Arthur era quien lo había recibido en las puertas del monasterio cuando llego de la ciudad en un taxi que las monjas habían pagado, -todo por el inquilino temporal que les ayudaría a reconstruir los lugares que se destrozaron durante los bombardeos de la guerra y el desorden de los militares que se refugiaron allí mientras todas las monjas y los monjes se escondían en los túneles subterráneos- y desde ese momento Francis había dejado en claro lo fácil que le resultaba conseguir que Arthur se saliera de sus cabales, podía hacerlo enojar, podía hacerlo actuar violento, podía hacerlo reírse con maldad o desde el estómago de la histeria, podía hacerlo sonrojar, podía hacerlo sentirse apenado. Podía hacer todo lo que Alfred no. A Francis le salían las proposiciones y las frases con doble sentido más naturalmente que a Alfred y tenía un don para atraer la mirada de todos los y las omegas que allí se encontraban, incluso de las más ancianas. Recomendado por dos hermanos italianos en la escala de novicios que al parecer eran primos, no tardaron mucho en encariñarse con él y así las instrucciones que debía dejar para los contratistas y los obreros se transformaron en la supervisión de la obra entera y una estadía indefinida.

Arthur le había dicho, con los brazos cruzados y los ojos cerrados, que no había manera en que sintiera algo por un tipo como ese. Pero lo que no sabía el casto muchacho era que durante las noches Alfred lo observaba dormir y pronunciar el nombre de Francis entre suspiros y sueños húmedos. Y que este francés de cabello atado en un descuidado moño le correspondía tan locamente que lo retrataba de memoria cada que estaba solo, supuestamente trazando las ideas para el plano final que tenía terminado desde antes de llegar al lugar.

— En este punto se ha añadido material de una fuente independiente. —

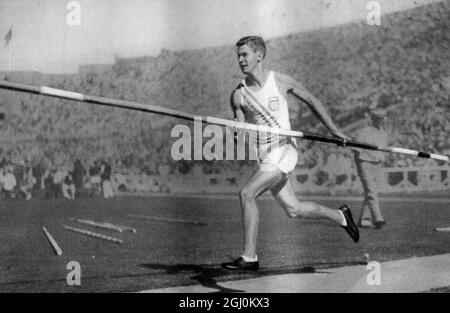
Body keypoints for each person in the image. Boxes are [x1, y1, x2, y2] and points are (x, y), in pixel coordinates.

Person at [221, 36, 359, 271]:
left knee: (247, 194)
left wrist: (335, 131)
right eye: (238, 56)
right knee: (294, 209)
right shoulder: (238, 95)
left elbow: (312, 101)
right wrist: (235, 130)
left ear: (259, 55)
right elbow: (241, 132)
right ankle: (341, 216)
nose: (240, 60)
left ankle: (250, 257)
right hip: (265, 157)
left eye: (245, 54)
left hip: (284, 148)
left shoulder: (280, 81)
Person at [353, 108, 388, 229]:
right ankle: (378, 218)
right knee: (371, 191)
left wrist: (382, 158)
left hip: (377, 164)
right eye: (378, 118)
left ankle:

Alfred los vio alguna vez, sentados ambos a la mesa, con la luz de una ampolleta muy débil a las cuatro de la mañana, hablando con monosílabos y frases sueltas, mientras se tomaban de las manos y enredaban una y otra vez los dedos, y los enroscaban, y se soltaban, y se examinaban las uñas, y se masajeaban los nudillos. Era la cosa más erótica que viera hacer a Arthur, y eso es mucho decir siendo este un omega que entra en uno de los más fuertes celos. Lo volvía loco, lo hacía sentirse inferior. Y a la vez se sentía aliviado. Después de todo, el castigo había sido impuesto por sentir un amor tan puro como el fraternal. Y debía admitir que ver a su más cercano compañero de celda feliz y enamorado era mejor que tener que acostarse con él hasta derretirle la cordura.